In the theory, Marx claims that every item has a value that is created by the labor/effort/amount of work that goes into creating it. So based on this statement, it means that bitcoin’s value is bound to keep rising, as long as its mining costs continue to increase.
In reality, this does not apply to bitcoin, as Marx’s value of labor is a complete misconception. Although you can, in reality, price something based on the total amount of work that has gone into creating it, its total value is derived from something else altogether.
There exists a relationship between the price of bitcoin and the accompanying mining costs, but this is a relationship that actually flows in opposite directions. An increase in its price encourages more people into joining the mining pool.
An increase in the number of miners increases the hash rate, which in return makes it even harder to create blocks. This is a scenario that then causes the cost of doing this to increase significantly.
There are those that have gone on to make valid comparisons between the cryptocurrency and the characteristics that are associated with fiat and gold valuables. Of these, there have emerged up to nine shared characteristics, which include widely used, scarcity, hard to counterfeit, durability, fungible, portability, easily stored, divisibility, and easily recognizable.

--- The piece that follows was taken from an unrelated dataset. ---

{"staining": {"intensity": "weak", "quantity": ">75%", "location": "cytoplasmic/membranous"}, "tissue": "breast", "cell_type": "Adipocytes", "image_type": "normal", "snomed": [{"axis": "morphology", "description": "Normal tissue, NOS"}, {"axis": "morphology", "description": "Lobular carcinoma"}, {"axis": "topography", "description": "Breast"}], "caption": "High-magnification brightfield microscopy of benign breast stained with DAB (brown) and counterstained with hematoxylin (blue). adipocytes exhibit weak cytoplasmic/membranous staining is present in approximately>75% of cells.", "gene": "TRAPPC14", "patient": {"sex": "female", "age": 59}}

In many of these shared characteristics, bitcoin appears like gold valuables on steroids—a point that is often pointed out by many of its enthusiasts, including Winklevii. However, although close to all these characteristics can, to some extent be used to provide an explanation on what might make something more or less valuable, there is still one important word missing-desirability
That beautiful piece of furniture sitting in your living room, gold, and bitcoin all have a single thing in common—desirability. Regardless of how beautiful they are, they will be worth nothing if no one wants to own them. Their actual value is obtained from their desirability.
The price of an item or cryptocurrency may be based on a given value, but its value cannot be truly identified by its pricing. That is something that can only be established when something is acquired and then sold. As a result, the market gets to dictate its value and will continue to dictate its value and that of everything else. May it remain desirable for a long time to come.